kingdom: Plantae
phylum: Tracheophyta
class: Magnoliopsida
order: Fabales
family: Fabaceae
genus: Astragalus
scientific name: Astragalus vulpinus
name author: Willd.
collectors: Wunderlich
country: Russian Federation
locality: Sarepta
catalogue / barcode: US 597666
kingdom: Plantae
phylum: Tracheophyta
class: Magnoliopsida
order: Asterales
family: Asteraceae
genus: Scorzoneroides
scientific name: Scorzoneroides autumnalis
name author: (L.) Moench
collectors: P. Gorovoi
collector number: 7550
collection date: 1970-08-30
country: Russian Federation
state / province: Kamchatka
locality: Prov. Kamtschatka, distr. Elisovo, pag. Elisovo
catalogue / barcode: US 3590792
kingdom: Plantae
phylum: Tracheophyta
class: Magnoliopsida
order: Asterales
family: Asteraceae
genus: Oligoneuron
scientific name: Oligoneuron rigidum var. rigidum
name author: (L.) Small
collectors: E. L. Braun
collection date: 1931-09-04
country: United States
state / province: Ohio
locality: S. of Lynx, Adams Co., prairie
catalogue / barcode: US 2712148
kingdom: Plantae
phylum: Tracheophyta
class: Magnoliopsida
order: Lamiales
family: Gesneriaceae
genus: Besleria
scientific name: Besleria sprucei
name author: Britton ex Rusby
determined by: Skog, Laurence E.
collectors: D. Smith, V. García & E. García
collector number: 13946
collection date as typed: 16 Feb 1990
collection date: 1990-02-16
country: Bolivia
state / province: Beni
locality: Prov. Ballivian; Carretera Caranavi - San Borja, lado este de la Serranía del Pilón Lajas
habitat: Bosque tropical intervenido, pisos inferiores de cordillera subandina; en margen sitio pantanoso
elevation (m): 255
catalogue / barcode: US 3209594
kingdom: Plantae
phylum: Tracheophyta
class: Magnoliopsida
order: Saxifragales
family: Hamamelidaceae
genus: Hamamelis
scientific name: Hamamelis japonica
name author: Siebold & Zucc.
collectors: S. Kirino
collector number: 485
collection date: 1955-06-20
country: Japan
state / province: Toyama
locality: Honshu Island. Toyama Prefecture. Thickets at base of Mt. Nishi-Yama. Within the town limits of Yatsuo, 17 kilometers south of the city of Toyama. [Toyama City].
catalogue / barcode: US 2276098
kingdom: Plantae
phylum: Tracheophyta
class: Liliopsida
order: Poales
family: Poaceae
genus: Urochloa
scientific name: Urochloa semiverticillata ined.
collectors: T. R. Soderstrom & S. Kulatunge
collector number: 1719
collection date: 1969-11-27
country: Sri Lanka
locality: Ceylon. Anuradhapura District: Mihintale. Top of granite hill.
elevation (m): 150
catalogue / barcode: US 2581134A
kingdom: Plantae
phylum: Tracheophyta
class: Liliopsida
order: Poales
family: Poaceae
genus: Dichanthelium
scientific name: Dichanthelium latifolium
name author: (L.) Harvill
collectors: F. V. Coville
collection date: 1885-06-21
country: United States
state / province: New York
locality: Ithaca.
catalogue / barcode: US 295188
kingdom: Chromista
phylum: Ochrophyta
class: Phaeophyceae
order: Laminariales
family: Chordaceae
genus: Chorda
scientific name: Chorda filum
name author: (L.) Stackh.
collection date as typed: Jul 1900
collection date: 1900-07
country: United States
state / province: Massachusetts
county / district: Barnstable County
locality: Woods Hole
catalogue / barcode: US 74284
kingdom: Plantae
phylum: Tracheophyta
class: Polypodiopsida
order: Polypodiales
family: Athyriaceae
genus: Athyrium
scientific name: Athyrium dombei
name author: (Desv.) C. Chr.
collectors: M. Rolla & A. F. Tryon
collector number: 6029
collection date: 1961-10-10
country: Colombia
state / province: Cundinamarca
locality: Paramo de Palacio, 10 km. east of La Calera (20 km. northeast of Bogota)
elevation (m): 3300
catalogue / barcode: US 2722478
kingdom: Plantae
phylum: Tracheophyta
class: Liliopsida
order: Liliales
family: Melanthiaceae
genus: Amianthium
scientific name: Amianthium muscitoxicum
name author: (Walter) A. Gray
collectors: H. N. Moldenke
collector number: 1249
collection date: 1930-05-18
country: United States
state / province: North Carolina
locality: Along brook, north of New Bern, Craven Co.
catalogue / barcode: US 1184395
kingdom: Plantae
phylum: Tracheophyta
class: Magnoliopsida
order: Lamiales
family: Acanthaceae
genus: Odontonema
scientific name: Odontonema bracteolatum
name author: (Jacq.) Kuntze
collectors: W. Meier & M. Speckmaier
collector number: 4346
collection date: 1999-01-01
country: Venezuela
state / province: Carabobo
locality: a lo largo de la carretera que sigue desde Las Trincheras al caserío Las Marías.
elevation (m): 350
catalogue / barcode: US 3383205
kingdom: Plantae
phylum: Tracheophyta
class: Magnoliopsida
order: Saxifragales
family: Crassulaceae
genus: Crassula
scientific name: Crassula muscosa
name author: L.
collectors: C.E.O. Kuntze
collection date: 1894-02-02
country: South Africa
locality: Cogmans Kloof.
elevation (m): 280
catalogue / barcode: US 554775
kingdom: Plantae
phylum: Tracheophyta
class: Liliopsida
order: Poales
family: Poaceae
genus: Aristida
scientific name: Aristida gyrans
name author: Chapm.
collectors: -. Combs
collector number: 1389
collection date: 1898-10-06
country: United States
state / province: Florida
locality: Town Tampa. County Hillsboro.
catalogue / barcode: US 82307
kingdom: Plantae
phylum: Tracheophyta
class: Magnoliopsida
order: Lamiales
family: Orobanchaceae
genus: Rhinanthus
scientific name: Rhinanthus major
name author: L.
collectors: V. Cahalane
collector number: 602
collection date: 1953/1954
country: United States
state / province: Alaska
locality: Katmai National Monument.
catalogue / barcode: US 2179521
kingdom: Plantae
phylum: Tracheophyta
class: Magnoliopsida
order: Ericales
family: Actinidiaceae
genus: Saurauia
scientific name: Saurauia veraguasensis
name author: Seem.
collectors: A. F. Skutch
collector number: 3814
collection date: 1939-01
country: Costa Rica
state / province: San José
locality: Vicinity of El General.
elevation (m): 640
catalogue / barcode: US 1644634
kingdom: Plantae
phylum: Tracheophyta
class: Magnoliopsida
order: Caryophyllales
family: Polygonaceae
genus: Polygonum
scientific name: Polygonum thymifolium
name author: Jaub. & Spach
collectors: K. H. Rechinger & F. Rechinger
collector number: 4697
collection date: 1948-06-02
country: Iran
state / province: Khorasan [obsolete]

──────────────────────────────

▶ GIVEN TASK
Give back all of the rows above, copying each line without any change.

▶ PROBLEM SOLUTION
kingdom: Plantae
phylum: Tracheophyta
class: Magnoliopsida
order: Fabales
family: Fabaceae
genus: Astragalus
scientific name: Astragalus vulpinus
name author: Willd.
collectors: Wunderlich
country: Russian Federation
locality: Sarepta
catalogue / barcode: US 597666
kingdom: Plantae
phylum: Tracheophyta
class: Magnoliopsida
order: Asterales
family: Asteraceae
genus: Scorzoneroides
scientific name: Scorzoneroides autumnalis
name author: (L.) Moench
collectors: P. Gorovoi
collector number: 7550
collection date: 1970-08-30
country: Russian Federation
state / province: Kamchatka
locality: Prov. Kamtschatka, distr. Elisovo, pag. Elisovo
catalogue / barcode: US 3590792
kingdom: Plantae
phylum: Tracheophyta
class: Magnoliopsida
order: Asterales
family: Asteraceae
genus: Oligoneuron
scientific name: Oligoneuron rigidum var. rigidum
name author: (L.) Small
collectors: E. L. Braun
collection date: 1931-09-04
country: United States
state / province: Ohio
locality: S. of Lynx, Adams Co., prairie
catalogue / barcode: US 2712148
kingdom: Plantae
phylum: Tracheophyta
class: Magnoliopsida
order: Lamiales
family: Gesneriaceae
genus: Besleria
scientific name: Besleria sprucei
name author: Britton ex Rusby
determined by: Skog, Laurence E.
collectors: D. Smith, V. García & E. García
collector number: 13946
collection date as typed: 16 Feb 1990
collection date: 1990-02-16
country: Bolivia
state / province: Beni
locality: Prov. Ballivian; Carretera Caranavi - San Borja, lado este de la Serranía del Pilón Lajas
habitat: Bosque tropical intervenido, pisos inferiores de cordillera subandina; en margen sitio pantanoso
elevation (m): 255
catalogue / barcode: US 3209594
kingdom: Plantae
phylum: Tracheophyta
class: Magnoliopsida
order: Saxifragales
family: Hamamelidaceae
genus: Hamamelis
scientific name: Hamamelis japonica
name author: Siebold & Zucc.
collectors: S. Kirino
collector number: 485
collection date: 1955-06-20
country: Japan
state / province: Toyama
locality: Honshu Island. Toyama Prefecture. Thickets at base of Mt. Nishi-Yama. Within the town limits of Yatsuo, 17 kilometers south of the city of Toyama. [Toyama City].
catalogue / barcode: US 2276098
kingdom: Plantae
phylum: Tracheophyta
class: Liliopsida
order: Poales
family: Poaceae
genus: Urochloa
scientific name: Urochloa semiverticillata ined.
collectors: T. R. Soderstrom & S. Kulatunge
collector number: 1719
collection date: 1969-11-27
country: Sri Lanka
locality: Ceylon. Anuradhapura District: Mihintale. Top of granite hill.
elevation (m): 150
catalogue / barcode: US 2581134A
kingdom: Plantae
phylum: Tracheophyta
class: Liliopsida
order: Poales
family: Poaceae
genus: Dichanthelium
scientific name: Dichanthelium latifolium
name author: (L.) Harvill
collectors: F. V. Coville
collection date: 1885-06-21
country: United States
state / province: New York
locality: Ithaca.
catalogue / barcode: US 295188
kingdom: Chromista
phylum: Ochrophyta
class: Phaeophyceae
order: Laminariales
family: Chordaceae
genus: Chorda
scientific name: Chorda filum
name author: (L.) Stackh.
collection date as typed: Jul 1900
collection date: 1900-07
country: United States
state / province: Massachusetts
county / district: Barnstable County
locality: Woods Hole
catalogue / barcode: US 74284
kingdom: Plantae
phylum: Tracheophyta
class: Polypodiopsida
order: Polypodiales
family: Athyriaceae
genus: Athyrium
scientific name: Athyrium dombei
name author: (Desv.) C. Chr.
collectors: M. Rolla & A. F. Tryon
collector number: 6029
collection date: 1961-10-10
country: Colombia
state / province: Cundinamarca
locality: Paramo de Palacio, 10 km. east of La Calera (20 km. northeast of Bogota)
elevation (m): 3300
catalogue / barcode: US 2722478
kingdom: Plantae
phylum: Tracheophyta
class: Liliopsida
order: Liliales
family: Melanthiaceae
genus: Amianthium
scientific name: Amianthium muscitoxicum
name author: (Walter) A. Gray
collectors: H. N. Moldenke
collector number: 1249
collection date: 1930-05-18
country: United States
state / province: North Carolina
locality: Along brook, north of New Bern, Craven Co.
catalogue / barcode: US 1184395
kingdom: Plantae
phylum: Tracheophyta
class: Magnoliopsida
order: Lamiales
family: Acanthaceae
genus: Odontonema
scientific name: Odontonema bracteolatum
name author: (Jacq.) Kuntze
collectors: W. Meier & M. Speckmaier
collector number: 4346
collection date: 1999-01-01
country: Venezuela
state / province: Carabobo
locality: a lo largo de la carretera que sigue desde Las Trincheras al caserío Las Marías.
elevation (m): 350
catalogue / barcode: US 3383205
kingdom: Plantae
phylum: Tracheophyta
class: Magnoliopsida
order: Saxifragales
family: Crassulaceae
genus: Crassula
scientific name: Crassula muscosa
name author: L.
collectors: C.E.O. Kuntze
collection date: 1894-02-02
country: South Africa
locality: Cogmans Kloof.
elevation (m): 280
catalogue / barcode: US 554775
kingdom: Plantae
phylum: Tracheophyta
class: Liliopsida
order: Poales
family: Poaceae
genus: Aristida
scientific name: Aristida gyrans
name author: Chapm.
collectors: -. Combs
collector number: 1389
collection date: 1898-10-06
country: United States
state / province: Florida
locality: Town Tampa. County Hillsboro.
catalogue / barcode: US 82307
kingdom: Plantae
phylum: Tracheophyta
class: Magnoliopsida
order: Lamiales
family: Orobanchaceae
genus: Rhinanthus
scientific name: Rhinanthus major
name author: L.
collectors: V. Cahalane
collector number: 602
collection date: 1953/1954
country: United States
state / province: Alaska
locality: Katmai National Monument.
catalogue / barcode: US 2179521
kingdom: Plantae
phylum: Tracheophyta
class: Magnoliopsida
order: Ericales
family: Actinidiaceae
genus: Saurauia
scientific name: Saurauia veraguasensis
name author: Seem.
collectors: A. F. Skutch
collector number: 3814
collection date: 1939-01
country: Costa Rica
state / province: San José
locality: Vicinity of El General.
elevation (m): 640
catalogue / barcode: US 1644634
kingdom: Plantae
phylum: Tracheophyta
class: Magnoliopsida
order: Caryophyllales
family: Polygonaceae
genus: Polygonum
scientific name: Polygonum thymifolium
name author: Jaub. & Spach
collectors: K. H. Rechinger & F. Rechinger
collector number: 4697
collection date: 1948-06-02
country: Iran
state / province: Khorasan [obsolete]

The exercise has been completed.